Self-Organization Against Environmental Stressors, Evolved Elaborately Through Spontaneous Turbulent Dilutions, Led Biological Evolution: Chaos/Complexity and Quantum Coherence-Based Novel Theory
Upadhyay RP1*
1Simillimum Welfare Society, Nainital/New Delhi, India
*Correspondence e-mail: upadhyayrp52@gmail.com
Keywords: self-organization and emergence, environmental stressor, turbulent serial dilution, nanoparticle-exclusion zone shell, quantum coherence domain, morphogenetic field, biological evolution, autopoiesis, tissue engineering; regenerative medicine
Received: September 28, 2020
Revised: May 31, 2021
Re-revised: November 19, 2021
Accepted: December 20, 2021
Published: February 21, 2022
Abstract
Evolutionary biologists are confused and divided, some even condemning their theories as just history or storytelling. They are confined to elaborative evolution while self-organization pervades biology. A quantum approach including self-organization and emergence as the physics of complex systems is essentially required, with water, a two-phase liquid, one phase of which is quantum coherent. These physical realities are instrumental for the evolution, even of the properties of an environmental stressor, through its turbulent serial dilution. Such dilution happens spontaneously in nature, and defying conventional wisdom, can cause even epigenetic and genomic effects. Electromagnetic potential and the phase can store information as biological agents. Homeopathy, incredibly, uses such dilutions as medicines. In this statistical, non-deterministic, and quantum mechanically elusive world, the real-life empirical observations of homeopathy are evidence of their biological effects.

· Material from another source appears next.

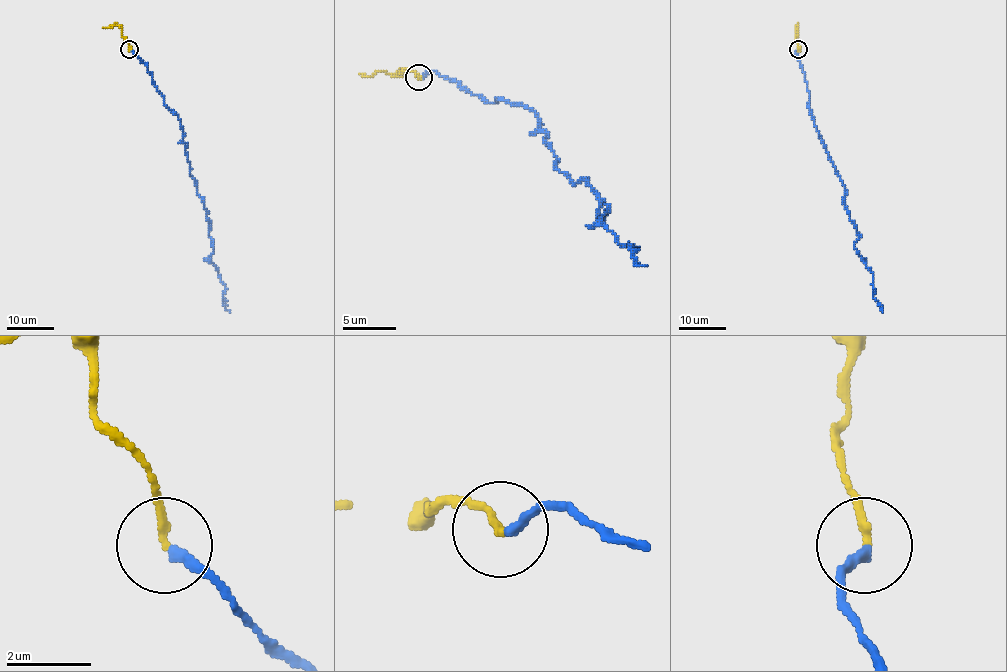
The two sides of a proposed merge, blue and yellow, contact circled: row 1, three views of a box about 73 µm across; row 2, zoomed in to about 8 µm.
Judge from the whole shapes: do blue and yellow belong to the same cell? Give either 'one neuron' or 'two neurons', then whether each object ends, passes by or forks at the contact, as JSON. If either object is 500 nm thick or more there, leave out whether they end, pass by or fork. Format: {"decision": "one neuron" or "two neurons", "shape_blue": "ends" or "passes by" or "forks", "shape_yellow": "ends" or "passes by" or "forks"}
{"decision": "one neuron", "shape_blue": "ends", "shape_yellow": "ends"}

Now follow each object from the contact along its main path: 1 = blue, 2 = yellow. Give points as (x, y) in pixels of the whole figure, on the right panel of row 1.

The proposed theory suggests that the environmental stressor is a more crucial driver of evolution than the organism or its genes, evolutionary products in themselves. Its four-dimensional geometrical template could evolve in the organism during its evolutionary history what it can now disturb in health or restore during sickness. Thus, directing self-organization through morphogenesis, such stressors turn-by-turn led the whole organism’s evolution to adapt better. They gradually built up a critical state in the organism, followed by its rapid specification. Their random permutations led to biodiversity. Thus, this theory may cover evolution from its deep molecular interior, while contemporary theory covers its macroscopic exterior; these theories complement each other. This view finds an immediate test application in regenerative medicine and may lead to quantum medicine.